Welcome to the Treehouse Community

Want to collaborate on code errors? Have bugs you need feedback on? Looking for an extra set of eyes on your latest project? Get support with fellow developers, designers, and programmers of all backgrounds and skill levels here with the Treehouse Community! While you're at it, check out some resources Treehouse students have shared here.

Looking to learn something new?

Treehouse offers a seven day free trial for new students. Get access to thousands of hours of content and join thousands of Treehouse students and alumni in the community today.

Start your free trial

JavaScript

Writing from JS to the DOM

I want the user to submit a number. The number becomes a JS variable and is returned as x. Now I want to write it back to the DOM and look decent.

Right now when it writes back to the DOM it wipes the whole page out. I would like it to write back to the form or something like that.

http://codepen.io/ashlynnpai/pen/uqepg

1 Answer

document.write in this case has to open the document for writing so it calls document.open which in turn removes everything from the DOM, you don't want to do that, instead you want to modify one element.

Your jQuery to update the html of #answer is fine, once you comment out the document.write line, it will work.

It might be important to note that document.write doesn't erase the page. If document.write is called after the page has finished loading, it implicitly calls document.open, which in turn opens the document for writing and empties its content.

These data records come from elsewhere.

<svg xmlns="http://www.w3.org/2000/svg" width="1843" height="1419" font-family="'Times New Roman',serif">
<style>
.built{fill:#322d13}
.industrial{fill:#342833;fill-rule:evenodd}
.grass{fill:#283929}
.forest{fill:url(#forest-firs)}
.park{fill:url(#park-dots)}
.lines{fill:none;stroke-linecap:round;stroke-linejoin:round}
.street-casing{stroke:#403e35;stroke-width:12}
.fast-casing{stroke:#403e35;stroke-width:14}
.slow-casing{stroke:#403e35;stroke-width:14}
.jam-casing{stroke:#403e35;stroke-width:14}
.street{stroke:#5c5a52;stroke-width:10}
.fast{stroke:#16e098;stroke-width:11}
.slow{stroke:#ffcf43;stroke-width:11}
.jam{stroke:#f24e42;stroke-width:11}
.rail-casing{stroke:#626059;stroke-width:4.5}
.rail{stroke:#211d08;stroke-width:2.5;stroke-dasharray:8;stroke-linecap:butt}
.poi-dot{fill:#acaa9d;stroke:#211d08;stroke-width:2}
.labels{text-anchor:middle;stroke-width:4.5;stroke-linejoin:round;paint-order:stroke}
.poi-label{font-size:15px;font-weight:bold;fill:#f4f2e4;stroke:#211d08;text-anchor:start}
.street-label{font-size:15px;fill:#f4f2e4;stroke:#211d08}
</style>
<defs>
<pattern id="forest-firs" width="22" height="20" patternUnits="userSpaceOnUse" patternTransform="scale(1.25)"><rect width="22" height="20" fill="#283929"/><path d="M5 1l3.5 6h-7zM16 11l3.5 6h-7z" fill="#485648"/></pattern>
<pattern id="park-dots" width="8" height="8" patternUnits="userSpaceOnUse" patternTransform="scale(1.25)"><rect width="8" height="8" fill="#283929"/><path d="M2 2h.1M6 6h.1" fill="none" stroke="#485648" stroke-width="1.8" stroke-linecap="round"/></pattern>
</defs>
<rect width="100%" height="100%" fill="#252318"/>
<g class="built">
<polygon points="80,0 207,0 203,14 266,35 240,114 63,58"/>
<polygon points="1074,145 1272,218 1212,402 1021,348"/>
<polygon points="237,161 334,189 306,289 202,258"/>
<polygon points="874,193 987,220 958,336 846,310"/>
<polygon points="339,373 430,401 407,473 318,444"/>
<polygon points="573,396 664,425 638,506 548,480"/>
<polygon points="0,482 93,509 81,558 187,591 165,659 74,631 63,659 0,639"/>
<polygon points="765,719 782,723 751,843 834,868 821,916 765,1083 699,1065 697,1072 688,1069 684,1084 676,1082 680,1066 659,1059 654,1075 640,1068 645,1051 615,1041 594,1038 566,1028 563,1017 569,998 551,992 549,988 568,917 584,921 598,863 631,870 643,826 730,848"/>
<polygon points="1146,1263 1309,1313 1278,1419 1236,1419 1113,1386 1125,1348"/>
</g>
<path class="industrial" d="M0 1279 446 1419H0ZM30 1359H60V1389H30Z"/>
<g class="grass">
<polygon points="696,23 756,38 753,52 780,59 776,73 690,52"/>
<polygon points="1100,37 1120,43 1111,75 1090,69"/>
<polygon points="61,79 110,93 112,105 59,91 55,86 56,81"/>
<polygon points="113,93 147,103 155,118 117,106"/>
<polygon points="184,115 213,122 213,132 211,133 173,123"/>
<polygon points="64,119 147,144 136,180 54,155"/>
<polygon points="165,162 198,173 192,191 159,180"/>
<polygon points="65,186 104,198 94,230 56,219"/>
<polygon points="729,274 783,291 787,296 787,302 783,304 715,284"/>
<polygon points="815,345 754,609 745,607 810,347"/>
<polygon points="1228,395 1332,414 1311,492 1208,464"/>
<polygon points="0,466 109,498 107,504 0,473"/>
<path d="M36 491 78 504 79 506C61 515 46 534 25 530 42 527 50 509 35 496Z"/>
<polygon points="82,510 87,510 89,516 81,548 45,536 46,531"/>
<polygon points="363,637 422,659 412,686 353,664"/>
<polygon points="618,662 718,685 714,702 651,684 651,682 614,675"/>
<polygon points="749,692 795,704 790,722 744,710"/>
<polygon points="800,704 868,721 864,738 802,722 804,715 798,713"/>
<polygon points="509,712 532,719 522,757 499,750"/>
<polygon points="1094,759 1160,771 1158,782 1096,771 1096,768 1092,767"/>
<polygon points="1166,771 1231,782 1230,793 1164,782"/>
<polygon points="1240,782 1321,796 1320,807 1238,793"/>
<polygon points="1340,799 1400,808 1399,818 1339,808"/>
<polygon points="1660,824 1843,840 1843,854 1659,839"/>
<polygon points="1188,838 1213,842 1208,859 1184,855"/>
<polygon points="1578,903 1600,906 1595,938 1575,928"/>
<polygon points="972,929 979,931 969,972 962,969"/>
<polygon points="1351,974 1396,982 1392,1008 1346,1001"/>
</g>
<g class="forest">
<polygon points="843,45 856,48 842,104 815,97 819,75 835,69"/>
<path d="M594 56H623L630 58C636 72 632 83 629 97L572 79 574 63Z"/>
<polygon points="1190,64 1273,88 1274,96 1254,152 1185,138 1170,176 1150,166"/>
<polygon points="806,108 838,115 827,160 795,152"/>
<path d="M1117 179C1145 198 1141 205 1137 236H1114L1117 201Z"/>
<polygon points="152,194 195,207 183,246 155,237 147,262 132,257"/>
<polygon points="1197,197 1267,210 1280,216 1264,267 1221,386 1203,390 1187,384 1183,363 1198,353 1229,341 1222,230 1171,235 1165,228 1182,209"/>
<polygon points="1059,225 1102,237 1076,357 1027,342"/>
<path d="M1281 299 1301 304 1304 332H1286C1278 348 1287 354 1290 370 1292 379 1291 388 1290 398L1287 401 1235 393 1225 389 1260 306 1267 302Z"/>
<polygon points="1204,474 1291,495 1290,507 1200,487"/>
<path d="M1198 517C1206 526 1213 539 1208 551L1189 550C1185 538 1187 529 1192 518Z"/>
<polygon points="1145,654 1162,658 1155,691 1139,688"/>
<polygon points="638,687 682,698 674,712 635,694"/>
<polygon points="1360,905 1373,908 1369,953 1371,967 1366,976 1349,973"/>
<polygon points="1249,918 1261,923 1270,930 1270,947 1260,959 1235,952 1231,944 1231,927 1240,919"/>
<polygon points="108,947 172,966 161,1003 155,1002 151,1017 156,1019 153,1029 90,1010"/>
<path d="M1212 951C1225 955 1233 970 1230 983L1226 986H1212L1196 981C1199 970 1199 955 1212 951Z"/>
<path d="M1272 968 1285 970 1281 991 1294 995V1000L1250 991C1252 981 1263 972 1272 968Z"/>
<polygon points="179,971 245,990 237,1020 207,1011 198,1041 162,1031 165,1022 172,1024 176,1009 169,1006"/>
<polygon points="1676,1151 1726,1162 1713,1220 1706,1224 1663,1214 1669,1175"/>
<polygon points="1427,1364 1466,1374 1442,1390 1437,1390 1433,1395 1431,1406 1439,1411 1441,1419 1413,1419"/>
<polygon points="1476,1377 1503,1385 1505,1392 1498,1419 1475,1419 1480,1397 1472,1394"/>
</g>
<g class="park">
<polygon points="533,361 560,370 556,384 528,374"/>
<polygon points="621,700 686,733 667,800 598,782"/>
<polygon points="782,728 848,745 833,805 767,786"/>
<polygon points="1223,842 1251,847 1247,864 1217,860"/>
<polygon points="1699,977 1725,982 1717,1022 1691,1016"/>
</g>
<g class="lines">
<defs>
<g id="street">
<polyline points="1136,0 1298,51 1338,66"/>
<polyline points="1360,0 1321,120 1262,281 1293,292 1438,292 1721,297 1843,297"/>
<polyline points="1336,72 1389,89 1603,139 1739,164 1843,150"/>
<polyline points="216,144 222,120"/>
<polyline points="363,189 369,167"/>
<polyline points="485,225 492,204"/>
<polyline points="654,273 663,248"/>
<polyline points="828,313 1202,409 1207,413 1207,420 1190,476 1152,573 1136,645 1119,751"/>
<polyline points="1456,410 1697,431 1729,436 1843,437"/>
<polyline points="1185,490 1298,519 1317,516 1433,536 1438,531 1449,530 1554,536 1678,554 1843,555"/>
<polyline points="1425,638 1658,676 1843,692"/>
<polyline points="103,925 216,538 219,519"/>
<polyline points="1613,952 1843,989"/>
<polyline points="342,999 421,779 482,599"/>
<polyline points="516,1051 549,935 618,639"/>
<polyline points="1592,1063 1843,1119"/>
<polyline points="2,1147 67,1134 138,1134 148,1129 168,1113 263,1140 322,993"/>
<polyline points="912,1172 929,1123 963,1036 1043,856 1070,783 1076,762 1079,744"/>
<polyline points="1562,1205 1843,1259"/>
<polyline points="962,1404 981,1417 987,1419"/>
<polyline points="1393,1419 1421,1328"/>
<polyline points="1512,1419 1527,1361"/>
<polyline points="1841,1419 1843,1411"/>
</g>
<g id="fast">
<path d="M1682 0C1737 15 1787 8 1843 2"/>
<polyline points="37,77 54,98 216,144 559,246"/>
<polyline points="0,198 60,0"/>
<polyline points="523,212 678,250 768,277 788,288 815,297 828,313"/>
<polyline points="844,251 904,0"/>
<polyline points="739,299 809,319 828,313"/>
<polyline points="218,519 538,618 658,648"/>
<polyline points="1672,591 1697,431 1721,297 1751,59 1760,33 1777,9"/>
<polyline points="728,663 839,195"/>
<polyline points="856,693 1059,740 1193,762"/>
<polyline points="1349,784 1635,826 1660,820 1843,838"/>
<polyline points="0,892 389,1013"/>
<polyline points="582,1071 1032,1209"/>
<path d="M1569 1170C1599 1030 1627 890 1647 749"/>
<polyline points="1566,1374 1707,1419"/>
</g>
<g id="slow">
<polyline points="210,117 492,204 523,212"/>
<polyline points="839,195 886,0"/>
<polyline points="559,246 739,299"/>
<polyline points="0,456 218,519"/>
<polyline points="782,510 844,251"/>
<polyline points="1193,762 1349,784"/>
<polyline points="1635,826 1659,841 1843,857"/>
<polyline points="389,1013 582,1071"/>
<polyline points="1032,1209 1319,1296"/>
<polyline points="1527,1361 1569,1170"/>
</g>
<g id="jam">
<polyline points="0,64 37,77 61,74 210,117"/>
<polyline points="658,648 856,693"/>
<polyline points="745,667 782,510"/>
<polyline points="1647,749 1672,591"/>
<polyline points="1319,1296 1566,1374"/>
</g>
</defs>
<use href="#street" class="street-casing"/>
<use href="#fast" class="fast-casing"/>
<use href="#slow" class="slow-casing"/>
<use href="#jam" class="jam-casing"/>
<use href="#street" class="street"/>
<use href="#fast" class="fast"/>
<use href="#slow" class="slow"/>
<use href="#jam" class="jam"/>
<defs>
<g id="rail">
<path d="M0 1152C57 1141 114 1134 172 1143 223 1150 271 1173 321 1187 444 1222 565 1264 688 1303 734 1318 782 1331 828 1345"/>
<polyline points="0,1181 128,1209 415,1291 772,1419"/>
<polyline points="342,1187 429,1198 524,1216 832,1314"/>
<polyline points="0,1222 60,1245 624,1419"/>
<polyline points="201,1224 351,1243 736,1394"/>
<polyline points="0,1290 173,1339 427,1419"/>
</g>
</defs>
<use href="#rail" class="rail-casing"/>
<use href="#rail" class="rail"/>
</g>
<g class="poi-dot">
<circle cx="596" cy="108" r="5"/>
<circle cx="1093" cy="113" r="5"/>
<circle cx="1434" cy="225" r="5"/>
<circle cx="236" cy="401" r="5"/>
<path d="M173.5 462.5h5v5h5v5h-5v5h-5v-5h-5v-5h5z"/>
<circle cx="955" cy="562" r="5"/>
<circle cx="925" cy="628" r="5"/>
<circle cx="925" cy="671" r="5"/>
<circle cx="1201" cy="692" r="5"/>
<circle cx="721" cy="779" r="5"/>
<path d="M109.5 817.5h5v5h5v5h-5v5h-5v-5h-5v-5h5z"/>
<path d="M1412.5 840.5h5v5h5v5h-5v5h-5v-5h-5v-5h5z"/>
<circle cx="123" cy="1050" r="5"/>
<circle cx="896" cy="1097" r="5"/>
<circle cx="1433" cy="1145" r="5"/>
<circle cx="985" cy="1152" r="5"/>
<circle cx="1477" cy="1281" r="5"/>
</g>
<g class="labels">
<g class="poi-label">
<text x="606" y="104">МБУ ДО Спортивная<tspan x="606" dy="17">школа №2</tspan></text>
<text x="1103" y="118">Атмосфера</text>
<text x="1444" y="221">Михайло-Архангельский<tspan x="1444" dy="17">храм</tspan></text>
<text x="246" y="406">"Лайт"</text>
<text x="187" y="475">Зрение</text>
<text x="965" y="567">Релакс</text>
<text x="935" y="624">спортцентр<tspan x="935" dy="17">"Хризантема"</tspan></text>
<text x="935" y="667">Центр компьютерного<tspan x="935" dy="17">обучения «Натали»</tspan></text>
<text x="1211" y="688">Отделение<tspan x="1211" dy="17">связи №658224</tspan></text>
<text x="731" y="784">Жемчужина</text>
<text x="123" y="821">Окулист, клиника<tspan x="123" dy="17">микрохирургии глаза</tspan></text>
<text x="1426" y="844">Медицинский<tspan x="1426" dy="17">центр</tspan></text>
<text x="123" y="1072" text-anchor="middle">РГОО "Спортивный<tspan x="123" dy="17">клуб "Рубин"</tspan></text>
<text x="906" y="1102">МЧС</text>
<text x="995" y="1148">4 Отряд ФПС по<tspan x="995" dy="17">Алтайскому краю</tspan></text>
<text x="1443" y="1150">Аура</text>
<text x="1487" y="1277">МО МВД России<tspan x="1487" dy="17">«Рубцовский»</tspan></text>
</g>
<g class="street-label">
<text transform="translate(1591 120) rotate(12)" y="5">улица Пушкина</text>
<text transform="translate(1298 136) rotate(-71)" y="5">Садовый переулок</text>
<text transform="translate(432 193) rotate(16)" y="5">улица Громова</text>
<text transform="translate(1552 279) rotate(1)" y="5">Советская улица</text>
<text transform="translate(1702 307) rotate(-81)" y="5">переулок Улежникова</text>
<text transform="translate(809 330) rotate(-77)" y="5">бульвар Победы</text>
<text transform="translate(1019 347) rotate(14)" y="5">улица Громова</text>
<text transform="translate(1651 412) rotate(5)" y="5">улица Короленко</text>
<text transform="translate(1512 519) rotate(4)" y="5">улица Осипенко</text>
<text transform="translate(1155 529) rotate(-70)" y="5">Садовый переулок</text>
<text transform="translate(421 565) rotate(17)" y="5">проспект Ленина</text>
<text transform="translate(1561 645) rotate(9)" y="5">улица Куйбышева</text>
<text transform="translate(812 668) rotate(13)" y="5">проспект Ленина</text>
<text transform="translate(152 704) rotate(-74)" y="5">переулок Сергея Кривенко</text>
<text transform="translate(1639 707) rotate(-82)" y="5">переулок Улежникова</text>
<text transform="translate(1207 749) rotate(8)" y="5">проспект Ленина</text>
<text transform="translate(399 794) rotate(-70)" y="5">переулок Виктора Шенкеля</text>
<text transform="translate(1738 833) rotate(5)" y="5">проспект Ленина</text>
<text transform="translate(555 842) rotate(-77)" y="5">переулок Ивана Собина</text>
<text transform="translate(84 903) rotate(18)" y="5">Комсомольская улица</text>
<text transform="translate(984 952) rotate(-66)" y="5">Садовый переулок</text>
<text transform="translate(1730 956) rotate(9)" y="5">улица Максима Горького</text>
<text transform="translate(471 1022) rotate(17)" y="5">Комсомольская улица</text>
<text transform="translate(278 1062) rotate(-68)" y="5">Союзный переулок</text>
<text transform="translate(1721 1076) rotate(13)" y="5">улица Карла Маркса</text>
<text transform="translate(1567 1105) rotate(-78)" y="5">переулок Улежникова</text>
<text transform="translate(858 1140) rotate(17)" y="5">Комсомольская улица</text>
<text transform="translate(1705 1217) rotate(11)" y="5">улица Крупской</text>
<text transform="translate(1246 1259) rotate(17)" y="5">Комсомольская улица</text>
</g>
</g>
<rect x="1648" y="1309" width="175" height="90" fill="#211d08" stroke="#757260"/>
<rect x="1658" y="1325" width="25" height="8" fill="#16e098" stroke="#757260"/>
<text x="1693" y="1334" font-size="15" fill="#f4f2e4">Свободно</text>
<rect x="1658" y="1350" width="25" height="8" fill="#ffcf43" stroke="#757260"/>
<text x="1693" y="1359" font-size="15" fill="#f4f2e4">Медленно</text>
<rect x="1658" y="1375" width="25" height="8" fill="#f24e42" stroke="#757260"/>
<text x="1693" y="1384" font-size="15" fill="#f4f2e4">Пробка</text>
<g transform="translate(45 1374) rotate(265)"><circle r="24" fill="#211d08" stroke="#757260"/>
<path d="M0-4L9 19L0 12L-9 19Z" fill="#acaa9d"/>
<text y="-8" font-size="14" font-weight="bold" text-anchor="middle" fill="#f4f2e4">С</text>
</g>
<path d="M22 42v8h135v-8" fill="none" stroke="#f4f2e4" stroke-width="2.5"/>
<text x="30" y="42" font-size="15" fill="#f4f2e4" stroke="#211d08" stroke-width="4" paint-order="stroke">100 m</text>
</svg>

Dino Paškvan - I haven't done much DOM work in vanilla JS.

What's the distinction you are drawing between overwrites everything and opens the document for writing and empties its content. I have a feeling there might be something fundamental I missed in my cursor reading on MDN earlier.

From an observer's point of view, there's no difference — the end result is the same, as the content of the document gets replaced by what has been passed to document.write. But it's not document.write that does the erasing. It just makes an implicit call to document.open.

Take a look at these two examples:

<!DOCTYPE html>
<html>
<head>
    <meta charset="utf-8">
    <title>Example 1</title>
    <script>
      document.write('<h1>Written by JS!</h1>');
    </script>
</head>
<body>
    <h2>In HTML!</h2>
</body>
</html>

As the document is already open (because it's loading), document.write is free to write to it, and will do so without removing anything from the DOM. The h1 will appear before the h2 tag. If you move the <script>...</script> to the bottom of the body, the h1 will appear after the h2, but it still won't delete the content of the document. So, document.write doesn't overwrite anything, it adds to an open document.

The next example works differently:

<!DOCTYPE html>
<html>
<head>
    <meta charset="utf-8">
    <title>Example 2</title>
    <script>
      setTimeout(function() {
        document.write('<h1>Written by JS!</h1>');
      }, 3000);
    </script>
</head>
<body>
    <h2>In HTML!</h2>
</body>
</html>

In this example, document.write is called after a 3-second delay — so it runs after the document has finished loading. Because document.write cannot write to a document that's not open, it calls document.open which removes everything from the document.

You can further confirm this behaviour if you navigate to some webpage, open up the JavaScript console and run document.open() in it. You'll see that the webpage gets deleted.

The distinction is that you said that document.write overwrites everything when that's not true. That function cannot overwrite anything on its own. It only writes to a document which is open.

> The distinction is that you said that document.write overwrites everything when that's not true. That function cannot overwrite anything on its own. It only writes to a document which is open.

That's very instructive, I see what you mean about document.open vs document.write

Thanks guys, when I tried just $("#answer").html(x); last night it didn't work but I must have forgotten to save or something when I tested. Today it works! Yay!

Also Dino thanks for the explanation.